Aufgabenstellung
Ersetze in der gesamten Auflistung „image“ durch „frame“ und gib sie ansonsten unverändert wieder. Lass die Bilder in deiner Antwort weg.

Die Daten
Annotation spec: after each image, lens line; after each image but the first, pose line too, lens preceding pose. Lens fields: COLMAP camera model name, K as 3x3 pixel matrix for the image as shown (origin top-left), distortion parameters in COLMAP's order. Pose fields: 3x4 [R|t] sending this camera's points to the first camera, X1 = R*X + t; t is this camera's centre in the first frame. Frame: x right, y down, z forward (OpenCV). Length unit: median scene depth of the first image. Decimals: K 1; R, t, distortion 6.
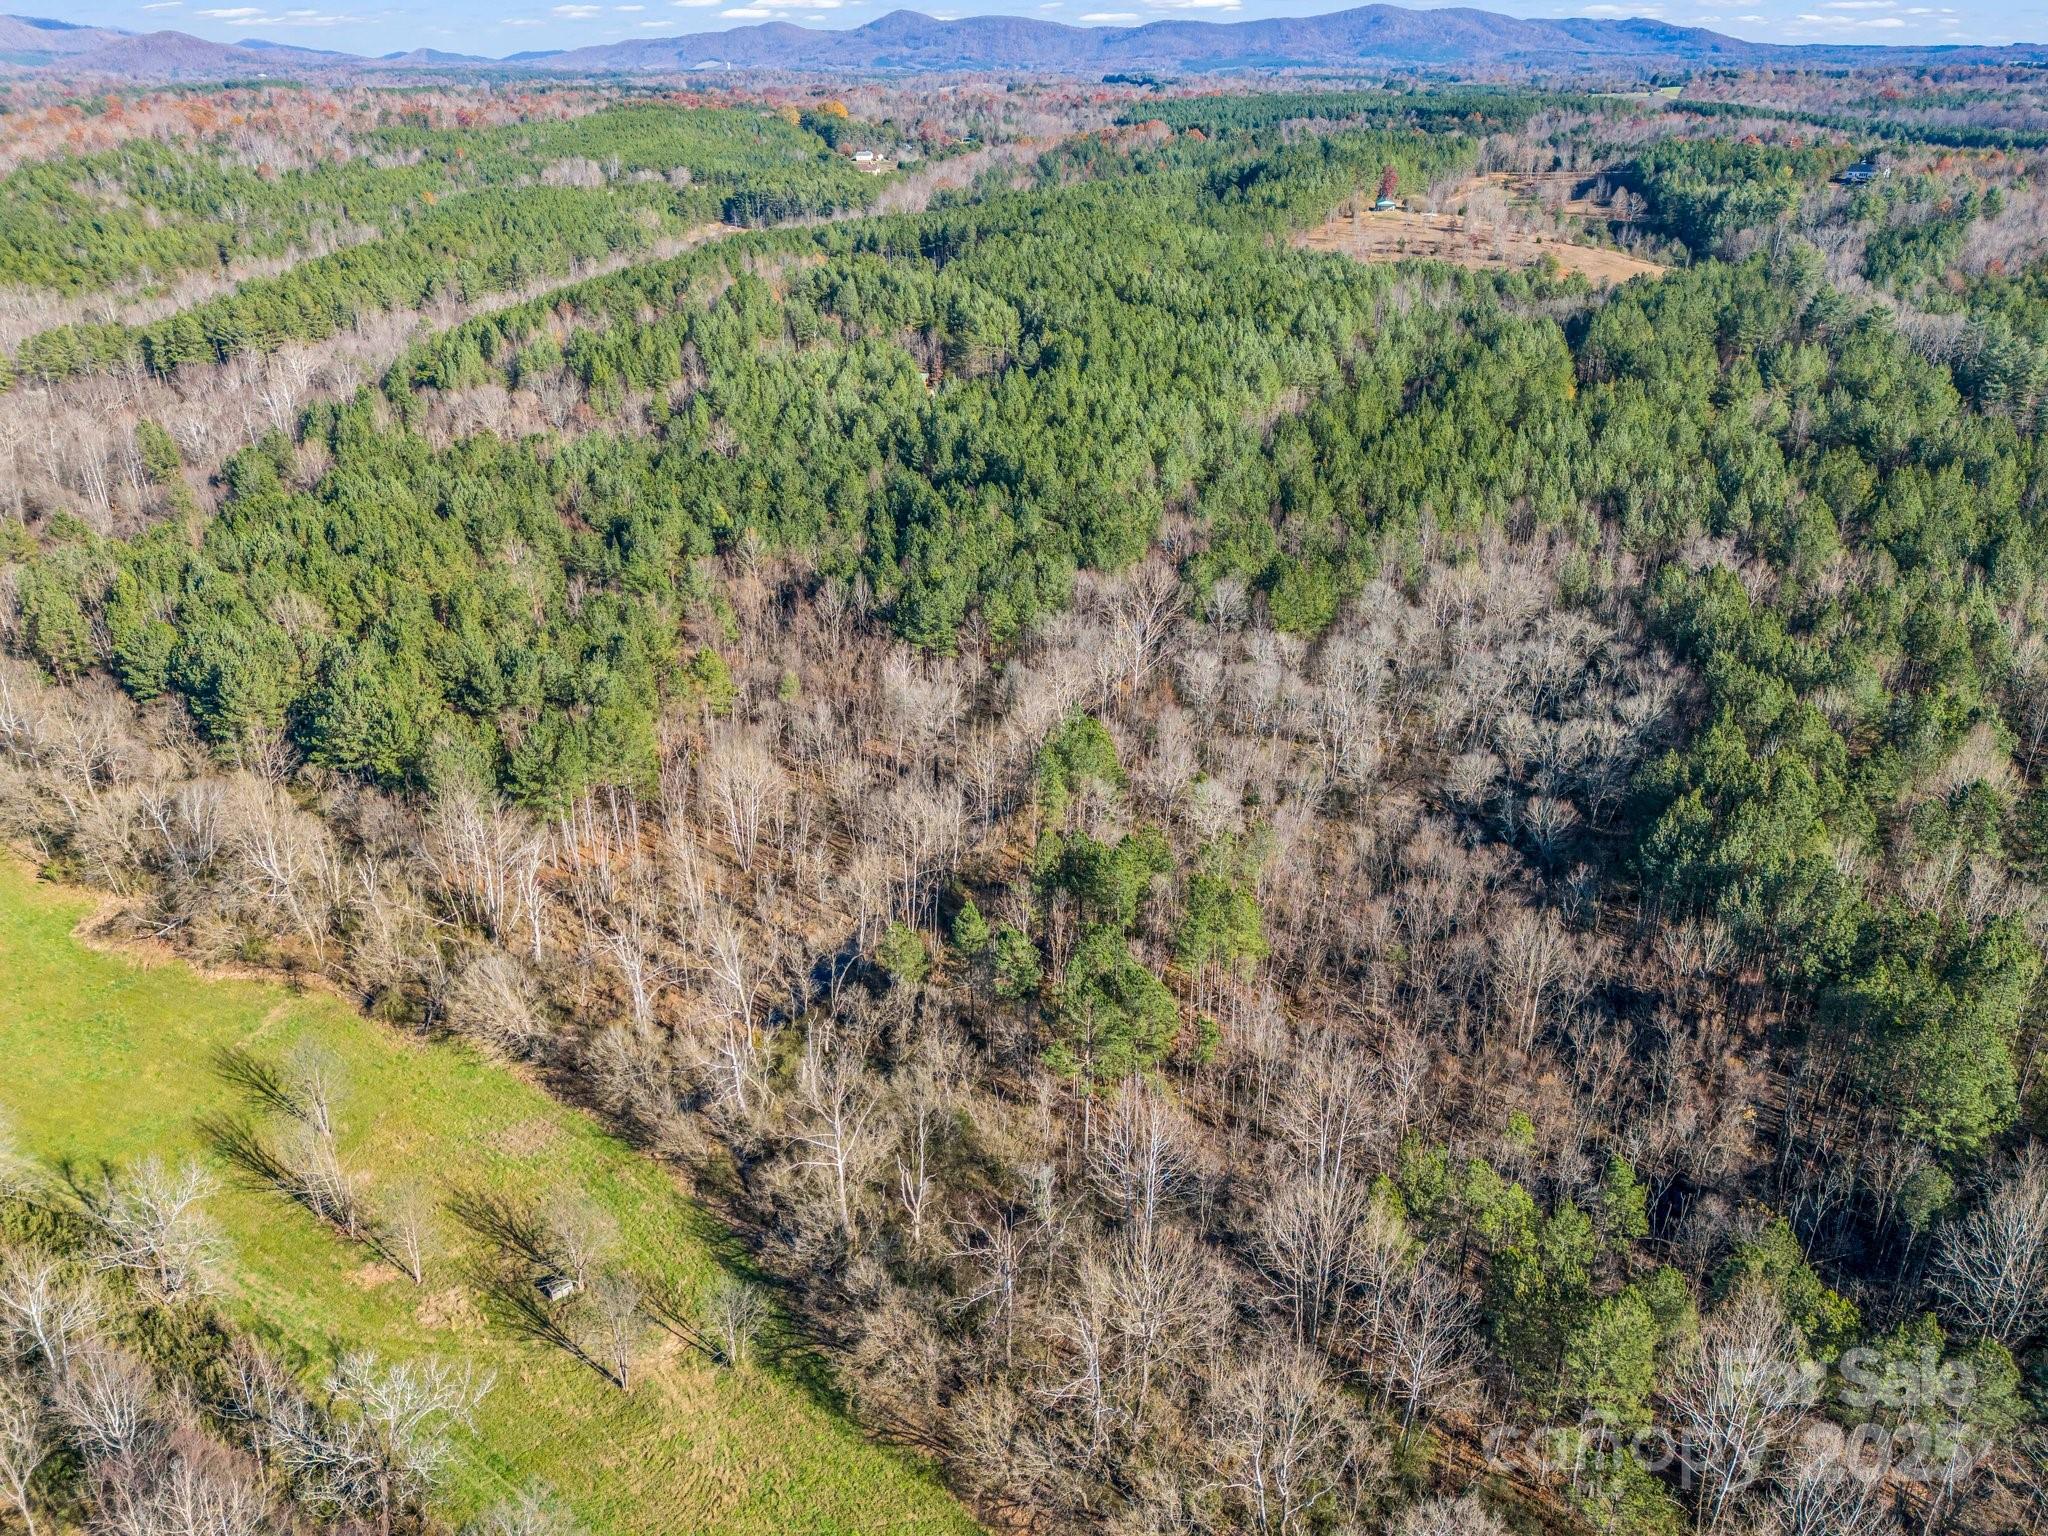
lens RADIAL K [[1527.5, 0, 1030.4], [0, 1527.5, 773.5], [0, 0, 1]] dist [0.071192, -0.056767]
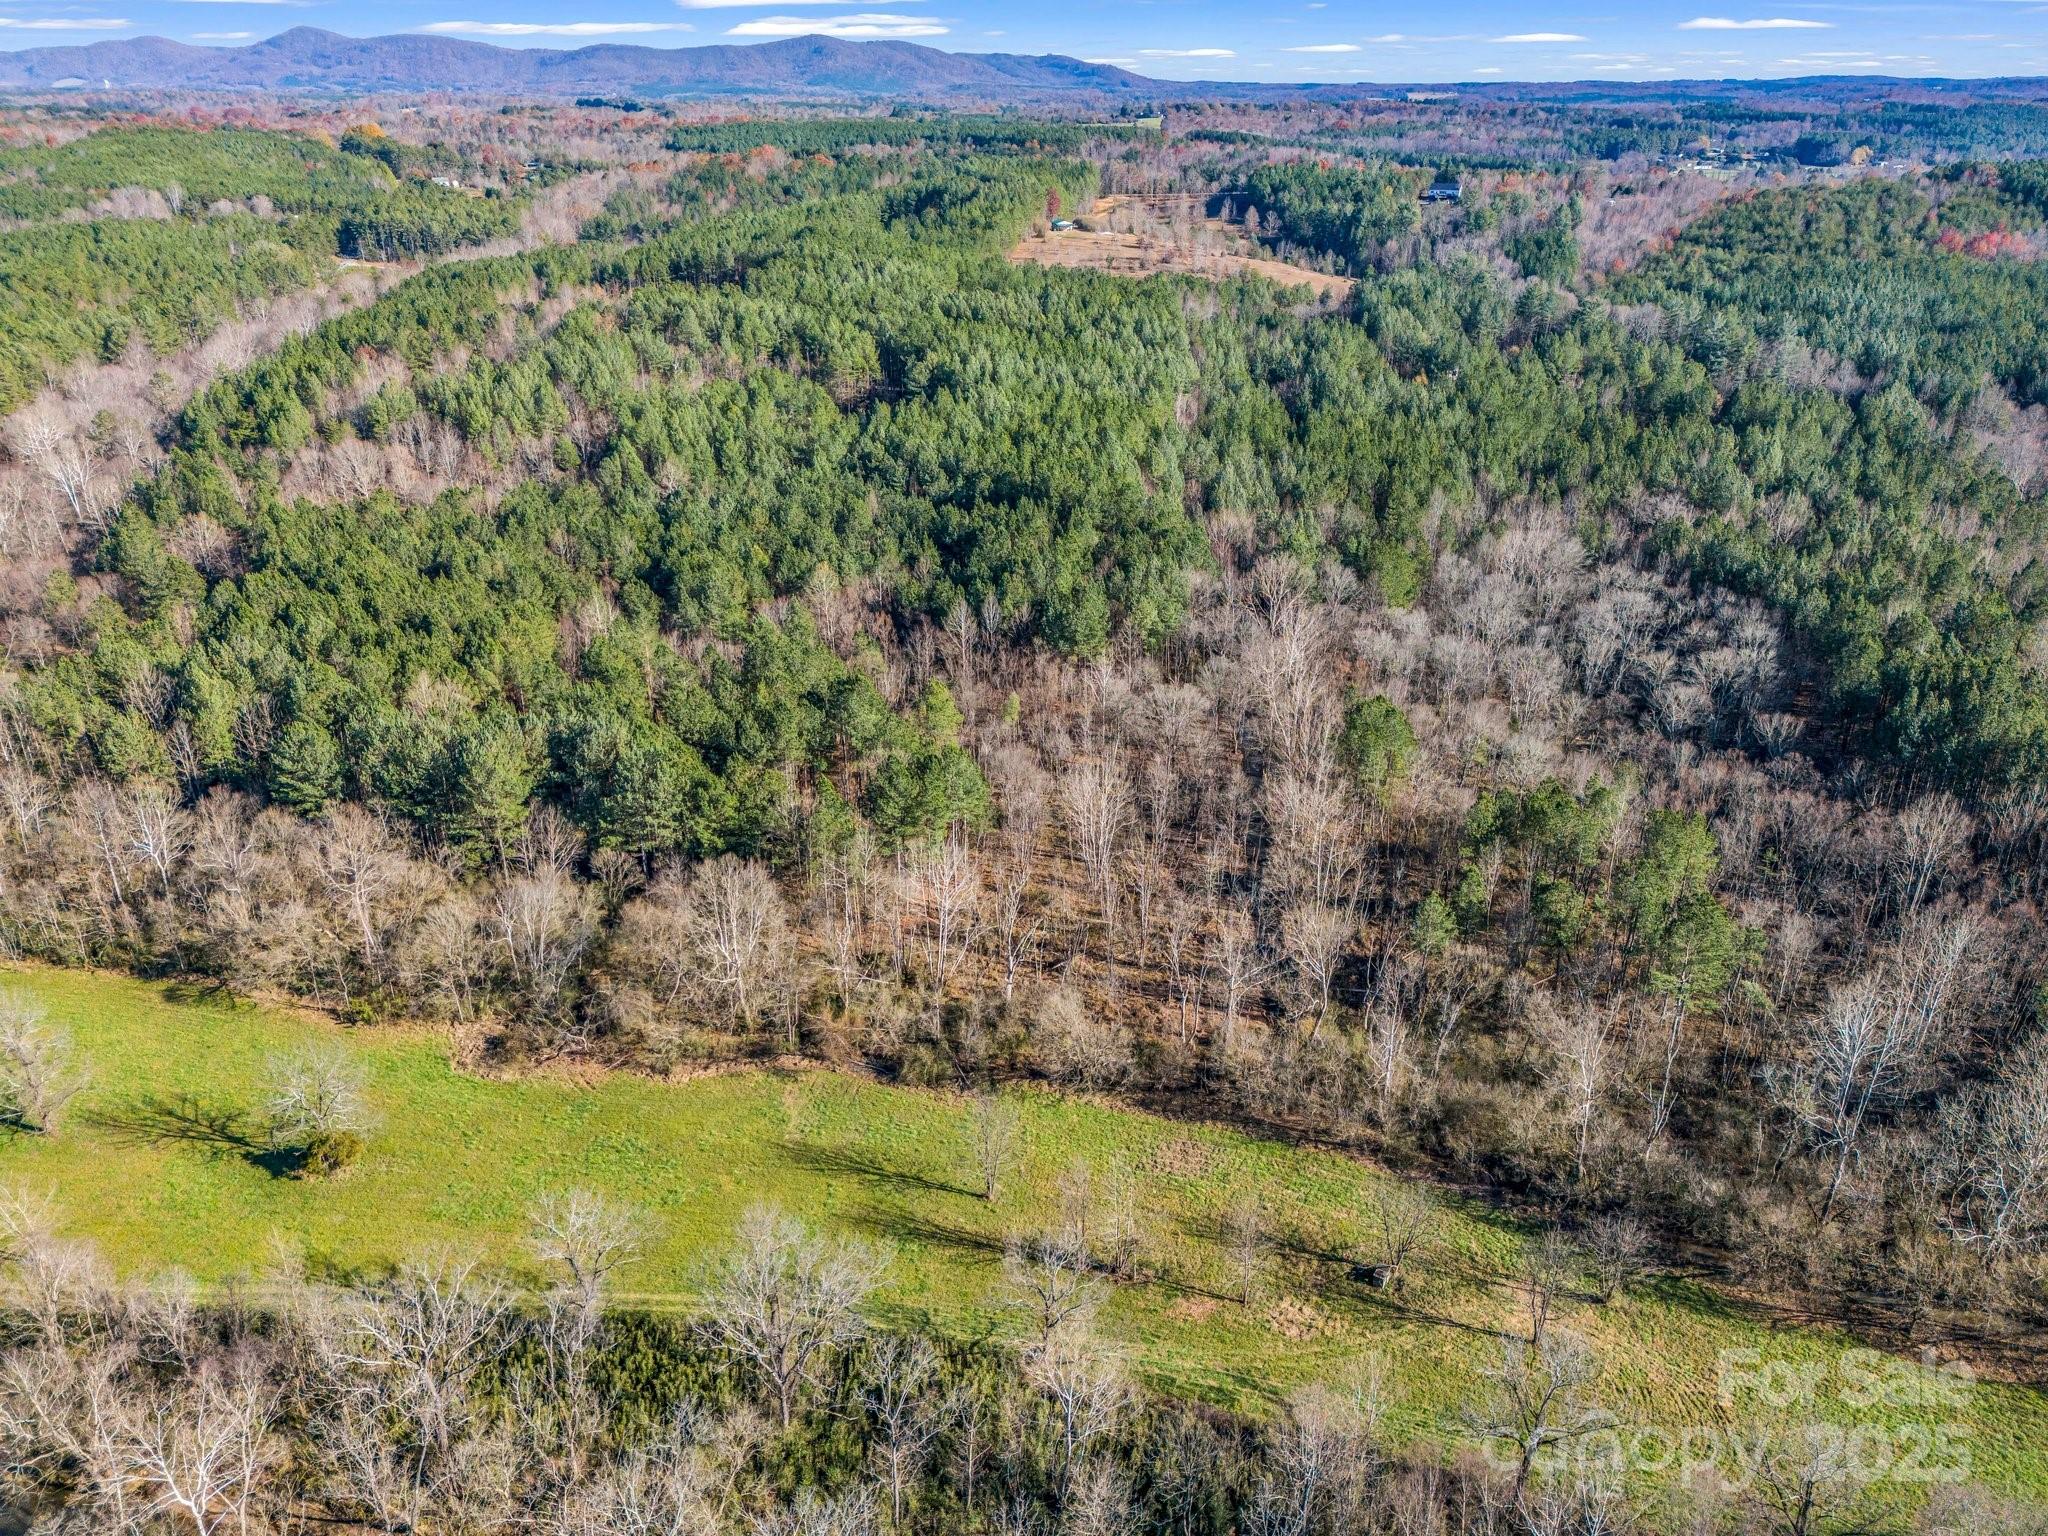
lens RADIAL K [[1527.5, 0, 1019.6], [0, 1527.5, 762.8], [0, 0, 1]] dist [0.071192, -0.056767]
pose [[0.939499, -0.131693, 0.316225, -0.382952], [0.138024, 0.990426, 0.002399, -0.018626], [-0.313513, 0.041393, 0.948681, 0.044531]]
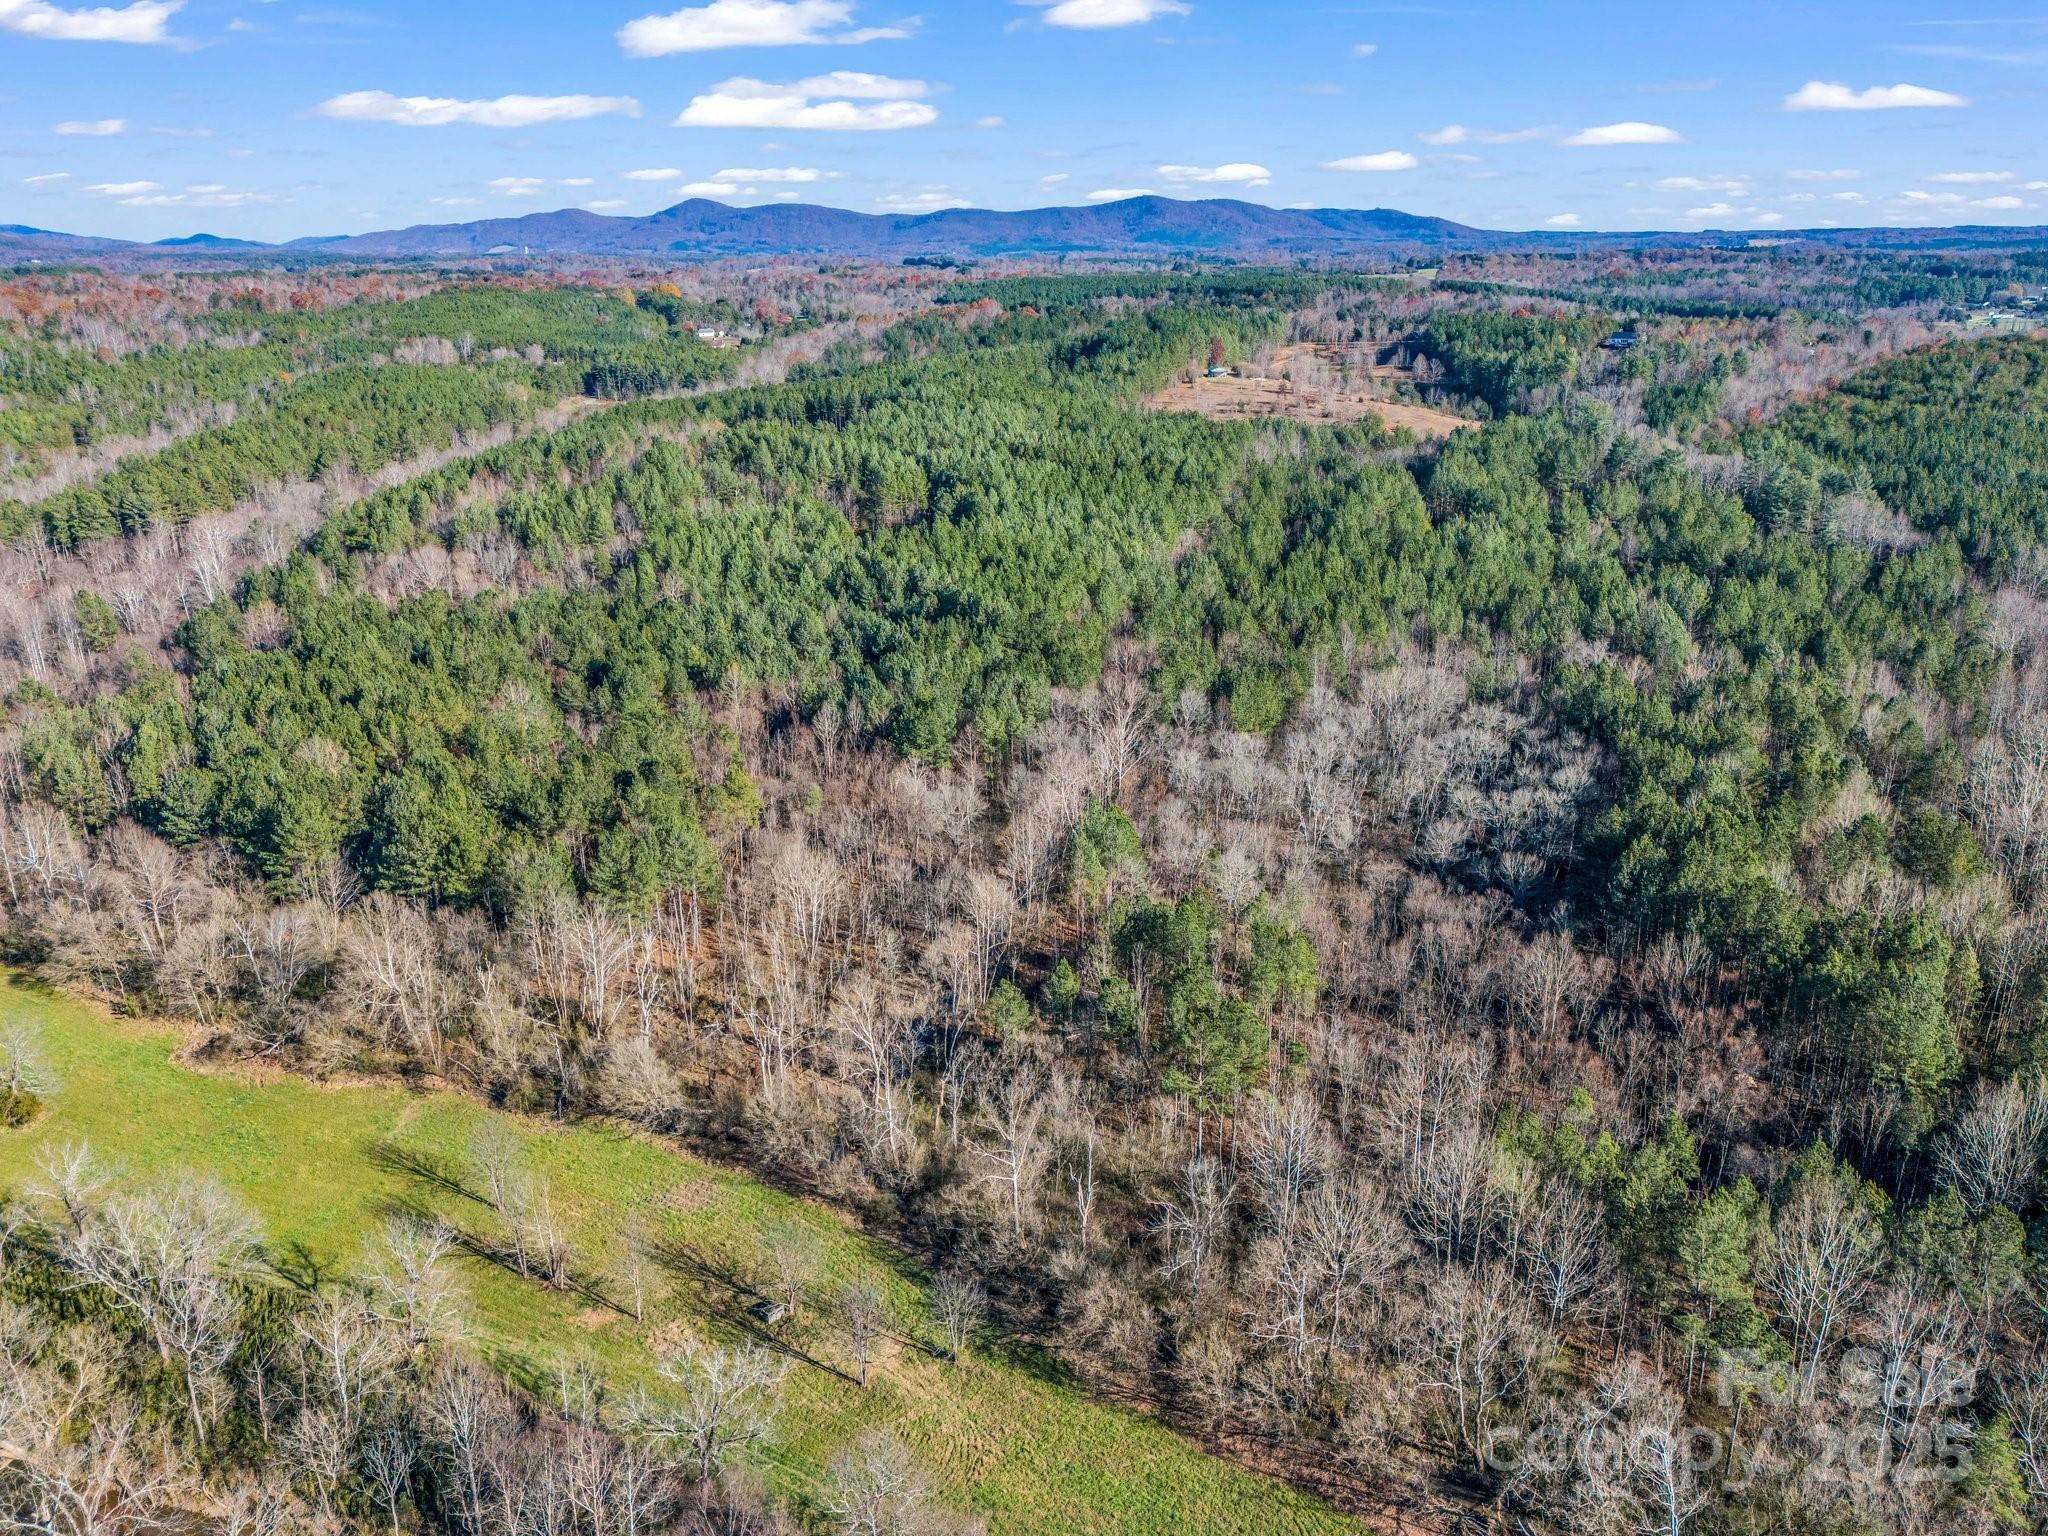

Endgültige Antwort
Annotation spec: after each frame, lens line; after each frame but the first, pose line too, lens preceding pose. Lens fields: COLMAP camera model name, K as 3x3 pixel matrix for the frame as shown (origin top-left), distortion parameters in COLMAP's order. Pose fields: 3x4 [R|t] sending this camera's points to the first camera, X1 = R*X + t; t is this camera's centre in the first frame. Frame: x right, y down, z forward (OpenCV). Length unit: median scene depth of the first frame. Decimals: K 1; R, t, distortion 6.
lens RADIAL K [[1527.5, 0, 1030.4], [0, 1527.5, 773.5], [0, 0, 1]] dist [0.071192, -0.056767]
lens RADIAL K [[1527.5, 0, 1019.6], [0, 1527.5, 762.8], [0, 0, 1]] dist [0.071192, -0.056767]
pose [[0.939499, -0.131693, 0.316225, -0.382952], [0.138024, 0.990426, 0.002399, -0.018626], [-0.313513, 0.041393, 0.948681, 0.044531]]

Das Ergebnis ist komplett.